COVID-19 made it obvious this assumption isn’t always true. For instance, while supplies are now coming back online, in March and April there was a dramatic decline in imports from China of telecommunications equipment, motor vehicles bodies, and electronics.
That fact wasn’t lost on US manufacturers. As the economy recovers, we’ll see supply chains contract as companies look to localize production and sourcing. And that will generate huge opportunities for those able to take advantage of the de-globalization trend.
But we’ll all be paying more for the goods and services we consume. Retail prices are now surging at an annual rate of more than 7%. And those are the official numbers – the actual rate of inflation is far higher, as I explained in this essay.
The government loves inflation because it means the real value of the gargantuan debts its run up will decrease.
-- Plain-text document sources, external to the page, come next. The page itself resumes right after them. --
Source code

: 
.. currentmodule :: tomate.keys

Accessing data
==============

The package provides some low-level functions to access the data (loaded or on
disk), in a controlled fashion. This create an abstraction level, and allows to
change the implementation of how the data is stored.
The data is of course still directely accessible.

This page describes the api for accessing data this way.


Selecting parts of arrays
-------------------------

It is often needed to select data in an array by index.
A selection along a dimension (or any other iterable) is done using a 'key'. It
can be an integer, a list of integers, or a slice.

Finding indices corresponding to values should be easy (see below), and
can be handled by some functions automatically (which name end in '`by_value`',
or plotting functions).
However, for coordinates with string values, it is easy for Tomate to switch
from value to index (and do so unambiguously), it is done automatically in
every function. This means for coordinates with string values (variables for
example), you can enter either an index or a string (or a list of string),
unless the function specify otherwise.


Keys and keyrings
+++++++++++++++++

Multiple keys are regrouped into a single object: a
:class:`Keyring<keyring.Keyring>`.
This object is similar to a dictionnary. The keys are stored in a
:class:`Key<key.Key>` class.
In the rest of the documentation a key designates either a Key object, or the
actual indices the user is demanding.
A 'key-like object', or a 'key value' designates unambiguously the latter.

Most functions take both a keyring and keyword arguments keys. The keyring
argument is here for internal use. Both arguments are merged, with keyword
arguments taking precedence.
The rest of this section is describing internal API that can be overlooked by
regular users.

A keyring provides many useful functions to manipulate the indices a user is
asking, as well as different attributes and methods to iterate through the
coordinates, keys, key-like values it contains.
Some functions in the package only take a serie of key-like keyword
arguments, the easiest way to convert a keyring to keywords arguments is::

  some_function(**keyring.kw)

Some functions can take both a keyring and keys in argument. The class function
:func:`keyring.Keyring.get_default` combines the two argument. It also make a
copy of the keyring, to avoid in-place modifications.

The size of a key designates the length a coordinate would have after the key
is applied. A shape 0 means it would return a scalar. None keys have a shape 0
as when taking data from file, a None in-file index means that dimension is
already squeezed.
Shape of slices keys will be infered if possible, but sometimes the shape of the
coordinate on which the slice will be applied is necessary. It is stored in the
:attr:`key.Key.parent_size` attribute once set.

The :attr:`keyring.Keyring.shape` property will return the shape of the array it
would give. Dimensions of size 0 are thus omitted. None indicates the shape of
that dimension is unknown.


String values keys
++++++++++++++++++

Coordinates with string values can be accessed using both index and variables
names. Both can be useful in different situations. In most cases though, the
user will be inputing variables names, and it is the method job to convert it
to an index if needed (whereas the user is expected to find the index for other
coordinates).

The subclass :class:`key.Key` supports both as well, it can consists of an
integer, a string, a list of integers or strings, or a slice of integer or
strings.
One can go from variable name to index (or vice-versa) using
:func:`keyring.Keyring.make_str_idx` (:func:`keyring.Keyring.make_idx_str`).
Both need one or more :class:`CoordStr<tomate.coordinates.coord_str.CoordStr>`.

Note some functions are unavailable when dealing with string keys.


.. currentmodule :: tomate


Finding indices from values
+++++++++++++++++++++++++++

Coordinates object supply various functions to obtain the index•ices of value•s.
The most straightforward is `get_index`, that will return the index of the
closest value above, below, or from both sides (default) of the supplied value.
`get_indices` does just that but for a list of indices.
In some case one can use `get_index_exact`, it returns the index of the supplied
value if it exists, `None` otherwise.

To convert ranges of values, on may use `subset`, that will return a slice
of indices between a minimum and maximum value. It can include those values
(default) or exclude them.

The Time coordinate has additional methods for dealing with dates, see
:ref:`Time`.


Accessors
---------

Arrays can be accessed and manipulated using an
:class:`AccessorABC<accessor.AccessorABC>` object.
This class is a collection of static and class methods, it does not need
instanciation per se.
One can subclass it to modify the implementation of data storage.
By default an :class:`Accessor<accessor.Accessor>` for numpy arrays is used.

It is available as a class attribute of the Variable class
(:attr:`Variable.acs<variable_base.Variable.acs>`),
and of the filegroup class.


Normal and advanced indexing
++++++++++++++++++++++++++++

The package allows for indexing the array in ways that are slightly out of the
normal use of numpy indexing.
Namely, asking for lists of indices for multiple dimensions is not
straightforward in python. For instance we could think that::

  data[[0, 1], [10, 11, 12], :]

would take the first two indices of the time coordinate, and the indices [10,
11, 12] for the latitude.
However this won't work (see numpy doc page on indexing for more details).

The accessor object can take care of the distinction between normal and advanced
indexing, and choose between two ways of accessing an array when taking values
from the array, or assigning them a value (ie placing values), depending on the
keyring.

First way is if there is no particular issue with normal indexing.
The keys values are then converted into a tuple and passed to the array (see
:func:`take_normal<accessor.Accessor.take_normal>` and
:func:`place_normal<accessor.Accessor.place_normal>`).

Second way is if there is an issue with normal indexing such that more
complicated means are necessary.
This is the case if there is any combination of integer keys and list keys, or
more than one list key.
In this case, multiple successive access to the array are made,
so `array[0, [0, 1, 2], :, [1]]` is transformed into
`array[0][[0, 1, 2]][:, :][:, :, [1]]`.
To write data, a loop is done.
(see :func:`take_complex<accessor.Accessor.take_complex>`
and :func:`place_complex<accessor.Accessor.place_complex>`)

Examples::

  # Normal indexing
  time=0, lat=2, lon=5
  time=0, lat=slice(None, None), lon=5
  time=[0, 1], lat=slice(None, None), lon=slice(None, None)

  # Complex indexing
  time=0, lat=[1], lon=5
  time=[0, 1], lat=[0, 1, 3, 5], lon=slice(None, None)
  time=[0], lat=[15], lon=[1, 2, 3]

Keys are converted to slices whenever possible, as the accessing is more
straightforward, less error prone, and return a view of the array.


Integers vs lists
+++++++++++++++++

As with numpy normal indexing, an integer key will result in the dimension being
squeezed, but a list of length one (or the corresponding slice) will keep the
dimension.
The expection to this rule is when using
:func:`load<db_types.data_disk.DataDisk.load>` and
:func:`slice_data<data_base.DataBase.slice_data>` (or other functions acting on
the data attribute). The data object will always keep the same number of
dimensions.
And we’ll see even more of it as the pernicious idea called “modern monetary theory” takes root in Washington, D.C.
Inflation is your best friend if you’re in debt and are paying off a fixed-rate mortgage or have a job in which your compensation increases as prices rise. But if you’re on a fixed income, watch out. Cost of living adjustments for Social Security recipients, for instance, will be further decoupled from the real rate of inflation. The Consumer Price Index, which has repeatedly been amended to minimize inflation, will be amended again.
Many of the same tactics that worked in the 1970s to hedge against inflation are just as relevant today. Precious metals, of course, are a screaming buy, although prices have risen sharply in recent months. But you can also hedge against inflation by purchasing “real stuff”– starting with a place to live that you own.
It’s a brave new world of depopulated cities and shuttered malls, but also one of opportunity for some sectors of the economy – and much higher prices. Make sure you’re prepared for it.